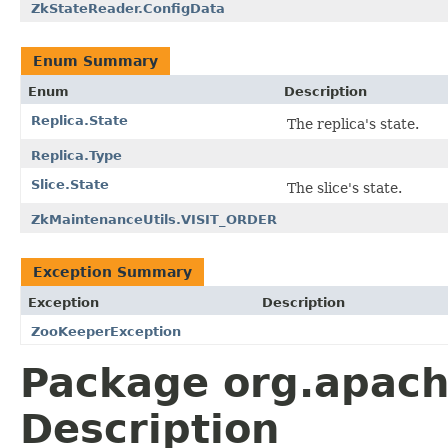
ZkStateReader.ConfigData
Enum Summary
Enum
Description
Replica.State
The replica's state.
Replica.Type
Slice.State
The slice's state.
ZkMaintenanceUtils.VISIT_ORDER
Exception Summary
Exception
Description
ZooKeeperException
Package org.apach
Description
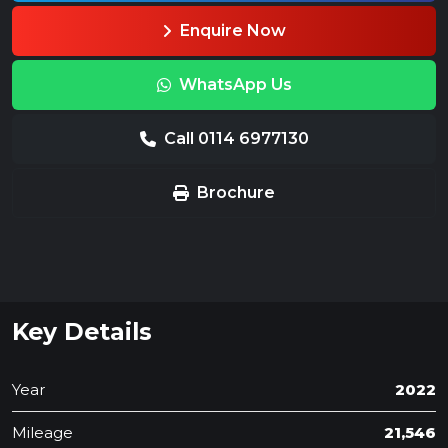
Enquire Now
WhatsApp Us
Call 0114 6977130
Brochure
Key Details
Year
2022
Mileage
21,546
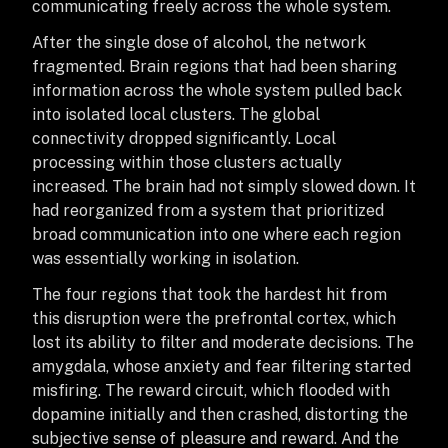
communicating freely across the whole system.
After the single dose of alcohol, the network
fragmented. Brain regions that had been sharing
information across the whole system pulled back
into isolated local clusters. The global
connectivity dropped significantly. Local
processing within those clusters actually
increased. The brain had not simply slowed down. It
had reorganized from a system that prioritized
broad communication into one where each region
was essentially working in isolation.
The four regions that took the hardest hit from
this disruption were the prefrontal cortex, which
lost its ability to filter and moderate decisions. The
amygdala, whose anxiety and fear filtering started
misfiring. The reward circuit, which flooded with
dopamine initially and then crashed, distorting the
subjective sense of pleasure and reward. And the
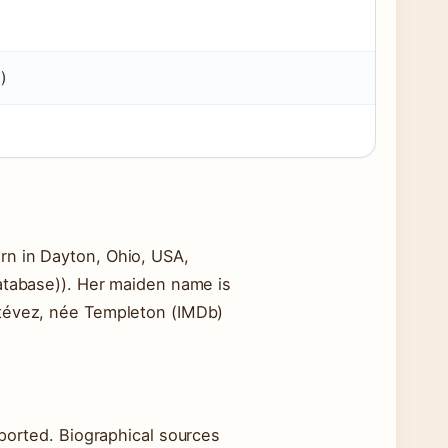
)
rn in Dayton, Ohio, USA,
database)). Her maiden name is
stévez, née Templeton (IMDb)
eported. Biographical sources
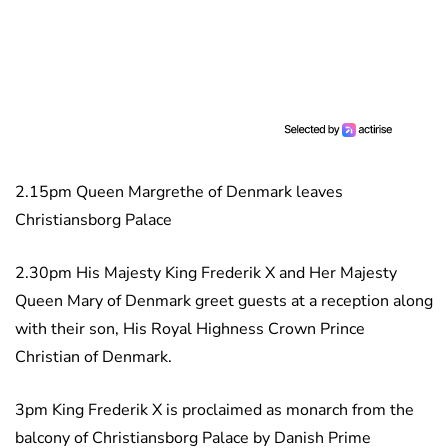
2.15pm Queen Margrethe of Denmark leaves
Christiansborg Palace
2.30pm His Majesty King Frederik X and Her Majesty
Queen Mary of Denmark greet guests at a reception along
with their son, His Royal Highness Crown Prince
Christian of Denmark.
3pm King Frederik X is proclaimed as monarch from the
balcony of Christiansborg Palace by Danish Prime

::::::::

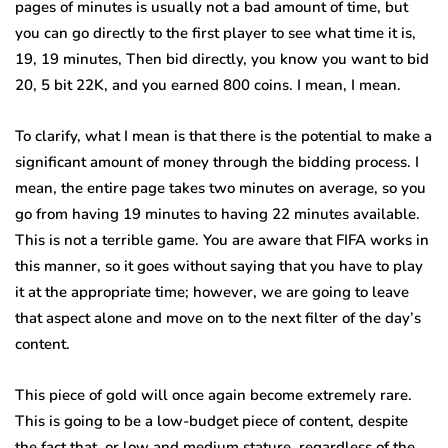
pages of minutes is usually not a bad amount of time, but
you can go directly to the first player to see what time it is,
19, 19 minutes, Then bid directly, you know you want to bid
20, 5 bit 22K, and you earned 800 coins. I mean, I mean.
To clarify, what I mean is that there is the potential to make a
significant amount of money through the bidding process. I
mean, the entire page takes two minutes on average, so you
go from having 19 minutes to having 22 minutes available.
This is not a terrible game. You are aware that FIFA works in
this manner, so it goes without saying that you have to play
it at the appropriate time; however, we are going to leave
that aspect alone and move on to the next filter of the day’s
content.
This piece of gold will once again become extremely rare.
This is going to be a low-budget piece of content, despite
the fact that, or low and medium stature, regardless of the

::::::::

Give again the lines of the listing above that run from the one with "ZkStateReader.ConfigData" up to and including the one with "communicating freely across the whole system.". Keep them exact and omit the pictures.

- REPLY TO THE TASK:
ZkStateReader.ConfigData
Enum Summary
Enum
Description
Replica.State
The replica's state.
Replica.Type
Slice.State
The slice's state.
ZkMaintenanceUtils.VISIT_ORDER
Exception Summary
Exception
Description
ZooKeeperException
Package org.apach
Description
Enquire Now
WhatsApp Us
Call 0114 6977130
Brochure
Key Details
Year
2022
Mileage
21,546
communicating freely across the whole system.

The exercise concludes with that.